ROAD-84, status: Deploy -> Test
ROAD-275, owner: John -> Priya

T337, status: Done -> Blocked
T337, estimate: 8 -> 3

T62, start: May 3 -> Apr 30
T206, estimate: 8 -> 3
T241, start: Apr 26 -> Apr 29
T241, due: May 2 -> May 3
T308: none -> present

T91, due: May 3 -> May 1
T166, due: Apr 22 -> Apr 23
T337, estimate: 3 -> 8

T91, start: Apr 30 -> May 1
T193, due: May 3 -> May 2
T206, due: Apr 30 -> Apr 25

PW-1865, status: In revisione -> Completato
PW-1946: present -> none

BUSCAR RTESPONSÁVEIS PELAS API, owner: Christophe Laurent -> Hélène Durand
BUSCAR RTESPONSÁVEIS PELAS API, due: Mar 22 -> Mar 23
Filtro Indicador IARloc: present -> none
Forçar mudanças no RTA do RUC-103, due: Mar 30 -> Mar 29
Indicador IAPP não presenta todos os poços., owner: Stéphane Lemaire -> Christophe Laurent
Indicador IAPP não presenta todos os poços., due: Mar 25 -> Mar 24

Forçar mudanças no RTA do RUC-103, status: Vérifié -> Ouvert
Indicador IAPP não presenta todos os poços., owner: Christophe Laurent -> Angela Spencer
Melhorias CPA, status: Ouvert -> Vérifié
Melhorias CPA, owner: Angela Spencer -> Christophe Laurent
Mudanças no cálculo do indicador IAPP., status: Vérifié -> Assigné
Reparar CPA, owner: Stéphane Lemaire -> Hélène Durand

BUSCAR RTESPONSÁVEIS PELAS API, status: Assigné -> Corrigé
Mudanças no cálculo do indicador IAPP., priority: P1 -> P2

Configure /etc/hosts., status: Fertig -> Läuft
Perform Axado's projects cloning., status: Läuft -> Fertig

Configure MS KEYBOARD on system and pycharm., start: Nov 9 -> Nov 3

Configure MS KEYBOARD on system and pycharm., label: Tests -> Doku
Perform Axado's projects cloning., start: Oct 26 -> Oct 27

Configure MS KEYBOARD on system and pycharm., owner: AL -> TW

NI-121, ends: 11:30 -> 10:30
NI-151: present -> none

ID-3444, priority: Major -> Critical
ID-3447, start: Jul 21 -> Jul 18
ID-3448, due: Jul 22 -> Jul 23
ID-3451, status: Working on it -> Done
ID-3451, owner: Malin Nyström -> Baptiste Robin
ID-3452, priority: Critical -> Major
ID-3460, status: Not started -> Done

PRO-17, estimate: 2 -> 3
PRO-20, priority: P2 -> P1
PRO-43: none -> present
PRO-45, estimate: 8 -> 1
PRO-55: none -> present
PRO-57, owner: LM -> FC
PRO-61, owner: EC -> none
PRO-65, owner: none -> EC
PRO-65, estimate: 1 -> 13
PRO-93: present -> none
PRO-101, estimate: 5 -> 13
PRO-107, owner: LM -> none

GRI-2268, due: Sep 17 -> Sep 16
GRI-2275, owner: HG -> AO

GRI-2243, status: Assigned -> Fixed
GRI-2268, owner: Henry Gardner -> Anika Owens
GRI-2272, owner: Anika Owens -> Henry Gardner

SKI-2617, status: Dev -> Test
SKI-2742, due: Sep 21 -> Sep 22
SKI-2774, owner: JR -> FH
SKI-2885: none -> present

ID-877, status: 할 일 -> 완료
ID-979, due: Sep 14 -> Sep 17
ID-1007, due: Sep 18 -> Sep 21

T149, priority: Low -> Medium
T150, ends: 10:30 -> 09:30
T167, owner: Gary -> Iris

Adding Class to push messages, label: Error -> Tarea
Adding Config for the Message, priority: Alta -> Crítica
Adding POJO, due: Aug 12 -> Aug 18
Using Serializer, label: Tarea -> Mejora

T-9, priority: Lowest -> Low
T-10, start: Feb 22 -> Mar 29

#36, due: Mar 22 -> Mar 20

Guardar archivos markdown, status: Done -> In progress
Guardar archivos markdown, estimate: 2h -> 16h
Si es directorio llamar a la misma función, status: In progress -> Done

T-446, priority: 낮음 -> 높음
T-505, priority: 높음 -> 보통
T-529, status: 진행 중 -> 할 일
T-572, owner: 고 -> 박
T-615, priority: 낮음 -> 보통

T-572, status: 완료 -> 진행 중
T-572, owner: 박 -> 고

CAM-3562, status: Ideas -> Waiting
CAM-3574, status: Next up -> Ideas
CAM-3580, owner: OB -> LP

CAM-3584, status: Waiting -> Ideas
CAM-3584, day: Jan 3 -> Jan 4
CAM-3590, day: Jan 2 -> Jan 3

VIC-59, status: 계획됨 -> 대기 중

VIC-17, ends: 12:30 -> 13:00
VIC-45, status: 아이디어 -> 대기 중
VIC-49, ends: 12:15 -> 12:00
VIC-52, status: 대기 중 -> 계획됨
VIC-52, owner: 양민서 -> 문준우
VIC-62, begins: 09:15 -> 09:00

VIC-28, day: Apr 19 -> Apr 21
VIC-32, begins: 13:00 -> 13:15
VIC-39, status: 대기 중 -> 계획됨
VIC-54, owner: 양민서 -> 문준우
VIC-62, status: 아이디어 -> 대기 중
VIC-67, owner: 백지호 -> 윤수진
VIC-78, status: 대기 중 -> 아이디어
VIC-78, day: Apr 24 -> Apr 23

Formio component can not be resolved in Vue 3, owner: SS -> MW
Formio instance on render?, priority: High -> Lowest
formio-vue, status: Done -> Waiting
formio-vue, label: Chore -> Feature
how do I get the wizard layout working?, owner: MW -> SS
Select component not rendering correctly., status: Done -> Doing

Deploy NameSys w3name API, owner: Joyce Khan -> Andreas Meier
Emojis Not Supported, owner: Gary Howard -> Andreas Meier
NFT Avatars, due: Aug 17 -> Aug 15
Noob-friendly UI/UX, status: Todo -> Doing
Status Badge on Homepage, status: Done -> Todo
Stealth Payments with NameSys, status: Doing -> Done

+++

Search the listing above for the word "Christophe", and copy every line that has it.

BUSCAR RTESPONSÁVEIS PELAS API, owner: Christophe Laurent -> Hélène Durand
Indicador IAPP não presenta todos os poços., owner: Stéphane Lemaire -> Christophe Laurent
Indicador IAPP não presenta todos os poços., owner: Christophe Laurent -> Angela Spencer
Melhorias CPA, owner: Angela Spencer -> Christophe Laurent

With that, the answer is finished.